Marina di Pisa, una località un po’ particolare, molto in voga nell’ 800 e primi ‘900, è intrisa di ricordi poetici e storici .
Da Pisa ci si arriva percorrendo, lungo il fiume, il viale D’Annunzio, dopo pochi chilometri si giunge alla foce dell’Arno, citata da un non benevolo Dante, che da buon fiorentino era nemico dei pisani:
“….muovasi la Capraia e la Gorgona,
e faccian siepe ad Arno in su la foce
sì ch'elli annieghi in te ogne persona!...”
(inf.XXXIII)
Non è proprio la stessa foce di oggi perché, a quei tempi, era spostata più ad est, verso la città, ma il concetto è chiaro, anzi chiarissimo.
Qui nel 1860, Garibaldi fece scalo per imbarcare i volontari toscani che parteciparono alla Spedizione dei Mille ed in questo luogo è stato posto, a ricordo, un piccolo obelisco.
E così D’annunzio:
“O Marina di Pisa, quando folgora
il solleone!
Le lodolette cantan su le pratora
di San Rossore
e le cicale cantano su i platani
d'Arno a tenzone.
Come l'Estate porta l'oro in bocca,
l'Arno porta il silenzio alla sua foce. ….”
(Tenzone dall’Alcyone)
I primi versi del' Alcyone sono riportati su uno scoglio accanto alla terrazza che si affaccia sul mare e che prende il nome dal Poeta.
Seduti al tavolino di un piccolo bar, ubicato lì nei pressi, si possono intravedere le torri delle secche della Meloria, dove fu combattuta la famosa battaglia tra genovesi e pisani nel 1284.
Mi aggrada andare in questo bar, specie d’inverno e nei giorni feriali, lungi dalla calca estiva o domenicale, urlante e becera, che vede, in questo luogo, solo un posto dove fare il bagno e prendere la tintarella gratis.
I tavolini tutti vuoti finalmente! Così, nel tardo pomeriggio, pressoché solo, davanti ad una bibita e con un libro aperto, guardo il mare ed il tramonto con le sue luci cangianti e con i suoi colori inimmaginabili.
Il disco solare, scendendo verso l’illusoria linea dell’orizzonte, perde la sua forza abbagliante e, finalmente, lo possiamo ammirare in tutta la sua maestosità: il dio Atum Ra sta per tramontare.
Mi sento partecipe di questo quadro naturale, che solo pochi pittori riescono riprodurre, adeguatamente, su tela.
La mia parte irrazionale sta veleggiando verso siti di quiete interiore, quando la mia vocetta razionale, beffardamente, mi ricorda che, data la distanza terra sole e considerando la velocità della luce tu credi di vedere il sole, ma è già tramontato da otto minuti e trenta secondi circa.
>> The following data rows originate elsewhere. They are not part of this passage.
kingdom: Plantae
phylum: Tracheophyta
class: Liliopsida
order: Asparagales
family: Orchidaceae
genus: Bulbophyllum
Mi automando a quel paese, ma ormai l’incantesimo è rotto.
Altri pensieri s’affacciano, io stavo guardando un’immagine, dietro l’immagine il nulla. Un insieme di fotoni immateriali, che viaggiando a una velocità pazzesca, s’infrangono sulla terra.
Stavo guardando il nulla ed il mio spirito gioiva nel guardarlo, ammiravo una falsa immagine!
Quante altre false immagini ci sono nella vita?